Australia’s productivity growth has been falling since the mid-2000s. Labour productivity growth has fallen for the better part of 20 years and Australia’s per capita GDP growth has also fallen for about 20 years.
Interestingly, it coincides with Australia’s massively ramped-up immigration intake in the mid-2000s. The federal government has more than doubled Australia’s net overseas migration and has ratcheted up recently.
The harmful impact on productivity has come about through what economists call “capital shallowing”.
When a nation’s population grows faster than its business, infrastructure, and housing investment, it will deliver less capital per worker, which makes it less productive and reduces its per capita growth rate.
To give a real-world stylised example, imagine you run a cafe with one coffee machine and two staff members operating that machine and producing 100 coffees per hour.
If you double the number of staff operating that machine, so you have four staff, you are not going to double your output. Because those four staff will have to wait for each other to finish making their coffees, they will bump into each other, you will get congestion, etc.
Instead of producing 200 coffees per hour, which keeps your labour productivity constant, you’ll make, say, 150 coffees per hour.
Therefore, you have increased the number of people working but haven’t increased the capital stock—i.e., the number of coffee machines—to go with those people.
This means you can’t produce as many coffees per person and your labour productivity has declined.

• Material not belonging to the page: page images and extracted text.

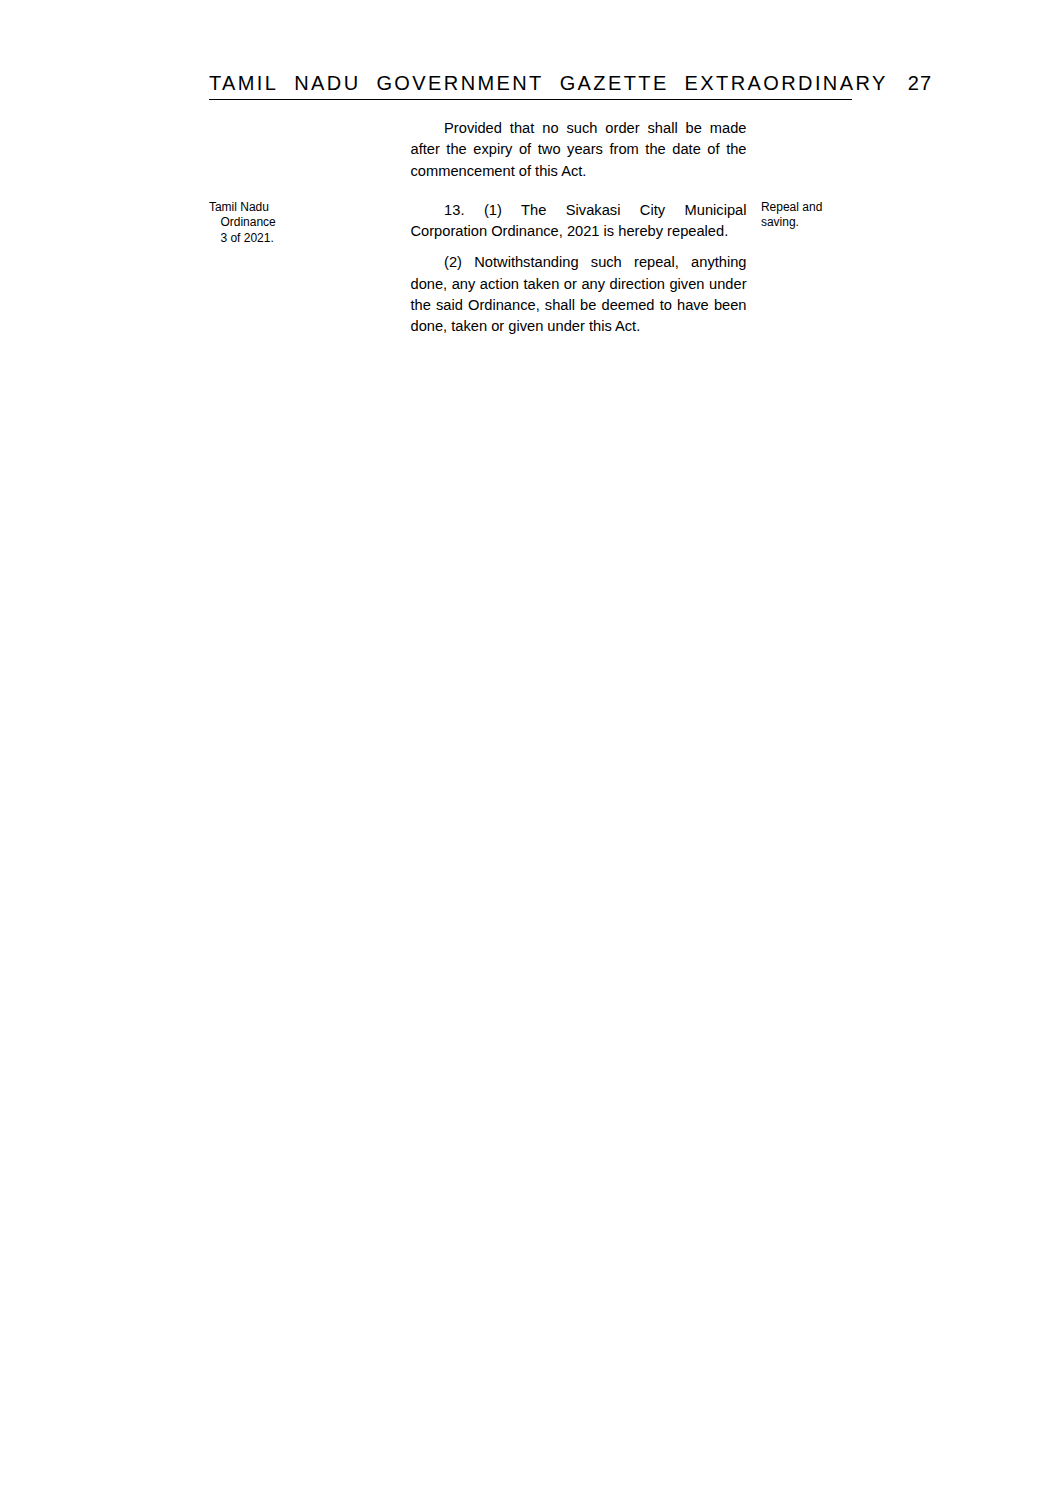TAMIL NADU GOVERNMENT GAZETTE EXTRAORDINARY
27
Provided that no such order shall be made after the expiry of two years from the date of the commencement of this Act.
Tamil Nadu
Ordinance
3 of 2021.
Repeal and
saving.
13. (1) The Sivakasi City Municipal Corporation Ordinance, 2021 is hereby repealed.
(2) Notwithstanding such repeal, anything done, any action taken or any direction given under the said Ordinance, shall be deemed to have been done, taken or given under this Act.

This is effectively what the Australian economy has experienced for 20 years. We have grown the population aggressively—since 2000, Australia’s population has ballooned by 8.5 million—but we haven’t had the infrastructure, business investment, or housing to go along with that.
As a result, we have seen massive rises in congestion, less capital per worker, and ultimately lower productivity growth.
This capital shallowing has also happened in Canada as well. Canada has embarked on precisely the same policy.
Canada has had a massive immigration boom and also has terrible labour productivity growth.
Both nations’ productivity growth has collapsed. They are both growing in an aggregate sense because of population growth, but per head, they are shrinking. And this is really a capital shallowing story.
An excellent Australian economist named Gerard Minack, who is the former chief economist of Morgan Stanley and now runs his own advisory, has done a lot of research on this capital shallowing issue.
Minack has proven that Australia’s net capital investment as a share of GDP has crashed to around recessionary levels at the same time as we have grown our population aggressively.
As a result, Australia has diluted its capital stock and become less productive.
Australia has also diluted its enormous mineral wealth among more people.
Again, Australia’s population has ballooned by 8.5 million people this century. That is 8.5 million more people to share the nation’s mineral wealth among.
The lesson here is that if you grow your population too fast and you grow it faster than you can build infrastructure, business investment, and housing, you become poorer because you spread those things over more people and become less productive.
I wonder why more economists don’t discuss Australia’s capital shallowing problem. High immigration directly lowers Australia’s productivity growth via this capital-shallowing effect.